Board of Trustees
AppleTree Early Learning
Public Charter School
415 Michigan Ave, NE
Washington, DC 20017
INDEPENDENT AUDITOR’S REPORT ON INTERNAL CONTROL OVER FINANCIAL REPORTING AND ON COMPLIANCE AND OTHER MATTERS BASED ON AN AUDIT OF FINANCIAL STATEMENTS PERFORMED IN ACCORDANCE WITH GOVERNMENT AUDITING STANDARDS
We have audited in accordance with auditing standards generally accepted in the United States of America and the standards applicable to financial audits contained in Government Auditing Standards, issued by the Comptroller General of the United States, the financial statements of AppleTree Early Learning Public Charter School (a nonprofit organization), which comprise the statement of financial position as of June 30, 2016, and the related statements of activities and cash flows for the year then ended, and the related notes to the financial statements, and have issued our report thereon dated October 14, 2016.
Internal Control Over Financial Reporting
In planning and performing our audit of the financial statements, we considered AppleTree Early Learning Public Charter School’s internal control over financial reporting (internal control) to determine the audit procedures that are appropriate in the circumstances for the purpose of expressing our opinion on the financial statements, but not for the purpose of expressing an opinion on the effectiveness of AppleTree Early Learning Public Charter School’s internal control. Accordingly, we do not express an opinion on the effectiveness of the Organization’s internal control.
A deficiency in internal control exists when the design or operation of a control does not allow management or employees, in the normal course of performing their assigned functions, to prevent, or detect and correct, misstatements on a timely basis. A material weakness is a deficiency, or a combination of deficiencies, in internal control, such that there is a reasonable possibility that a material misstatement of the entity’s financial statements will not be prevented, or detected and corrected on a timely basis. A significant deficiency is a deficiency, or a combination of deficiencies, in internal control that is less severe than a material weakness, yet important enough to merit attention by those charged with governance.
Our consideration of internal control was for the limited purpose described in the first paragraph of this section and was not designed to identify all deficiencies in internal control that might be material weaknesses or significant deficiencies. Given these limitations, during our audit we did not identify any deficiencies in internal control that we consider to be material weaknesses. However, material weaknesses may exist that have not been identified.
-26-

---

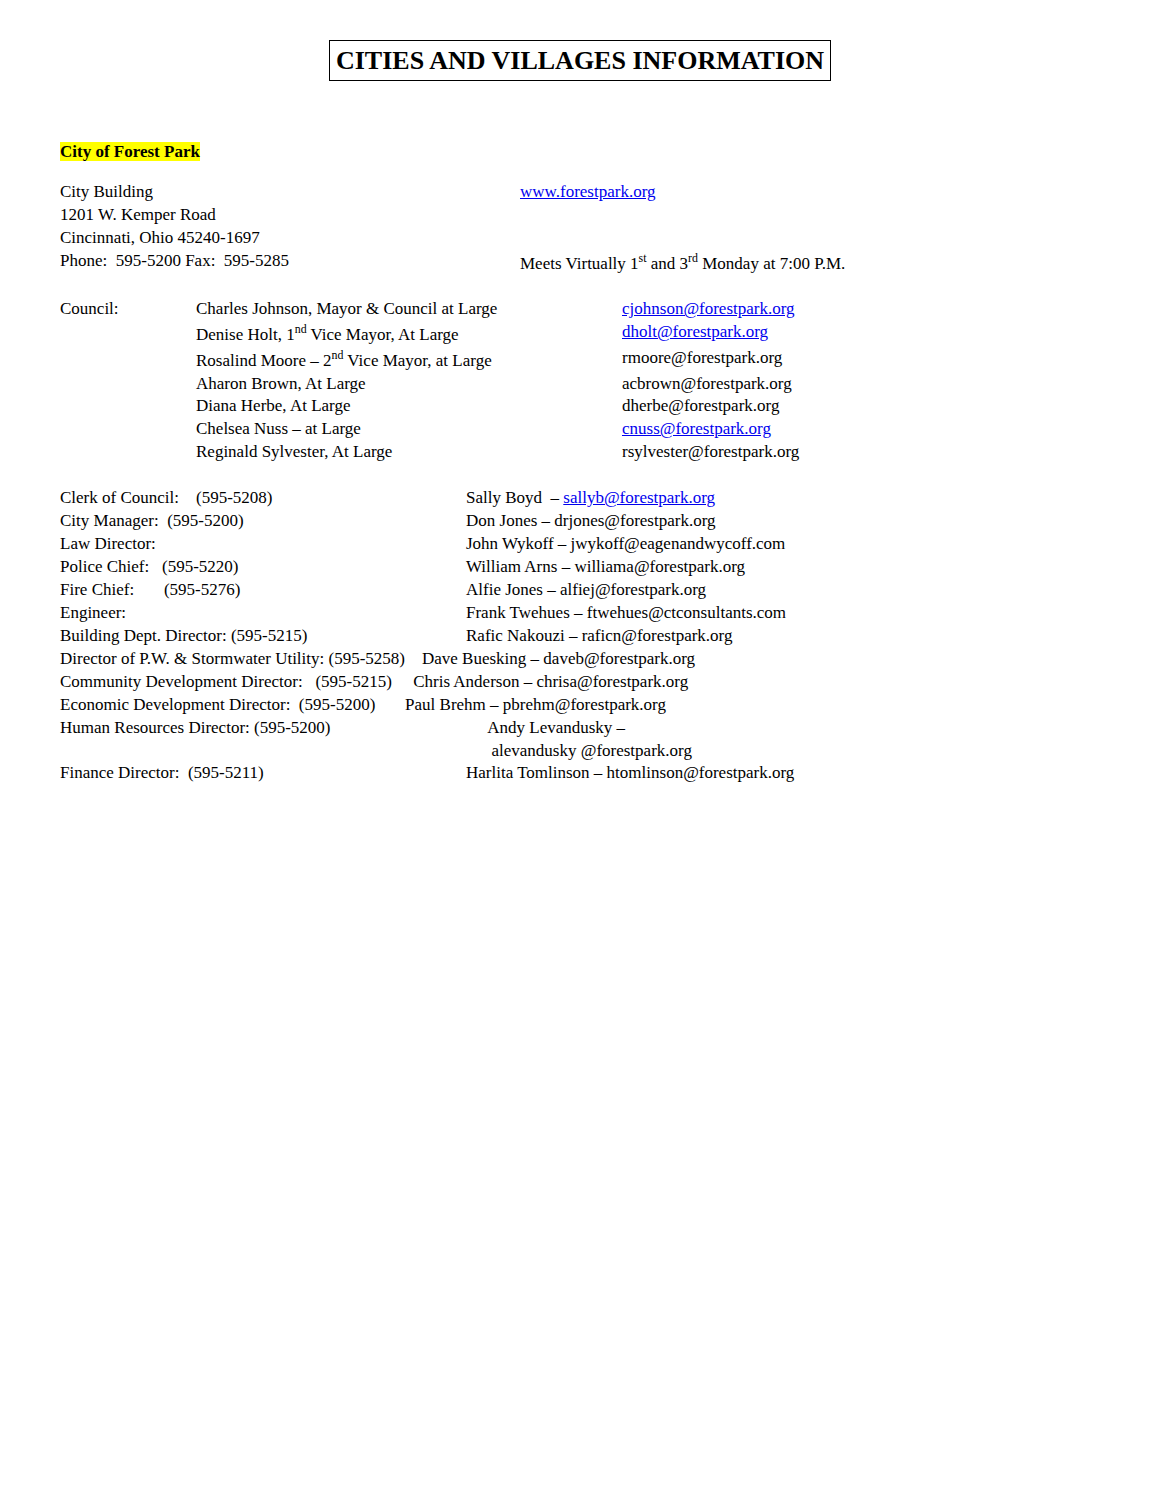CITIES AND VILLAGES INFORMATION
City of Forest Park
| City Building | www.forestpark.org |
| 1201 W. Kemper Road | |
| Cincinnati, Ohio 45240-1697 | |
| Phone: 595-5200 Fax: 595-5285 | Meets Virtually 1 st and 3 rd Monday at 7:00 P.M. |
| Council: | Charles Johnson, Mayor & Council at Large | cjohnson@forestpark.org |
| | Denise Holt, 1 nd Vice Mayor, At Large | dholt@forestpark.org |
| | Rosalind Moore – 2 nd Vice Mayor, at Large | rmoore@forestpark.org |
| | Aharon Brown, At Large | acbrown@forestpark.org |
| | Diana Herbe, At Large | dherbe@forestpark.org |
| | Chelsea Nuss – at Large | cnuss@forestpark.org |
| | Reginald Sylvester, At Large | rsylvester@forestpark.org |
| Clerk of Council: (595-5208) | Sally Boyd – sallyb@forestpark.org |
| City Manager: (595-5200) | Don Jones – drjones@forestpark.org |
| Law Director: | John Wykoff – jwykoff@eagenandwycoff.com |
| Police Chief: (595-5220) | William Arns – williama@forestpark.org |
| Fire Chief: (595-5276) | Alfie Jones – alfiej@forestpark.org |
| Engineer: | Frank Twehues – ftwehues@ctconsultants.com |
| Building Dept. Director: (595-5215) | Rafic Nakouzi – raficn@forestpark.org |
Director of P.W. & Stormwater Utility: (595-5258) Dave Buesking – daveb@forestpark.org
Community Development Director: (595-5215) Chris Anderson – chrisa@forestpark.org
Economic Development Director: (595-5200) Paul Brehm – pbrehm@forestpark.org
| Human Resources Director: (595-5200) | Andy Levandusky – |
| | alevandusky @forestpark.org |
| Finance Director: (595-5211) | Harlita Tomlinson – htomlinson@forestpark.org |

## What to produce
Filter the records above for the string "Jones" and copy each matching line.

## Answer for the task
| City Manager: (595-5200) | Don Jones – drjones@forestpark.org |
| Fire Chief: (595-5276) | Alfie Jones – alfiej@forestpark.org |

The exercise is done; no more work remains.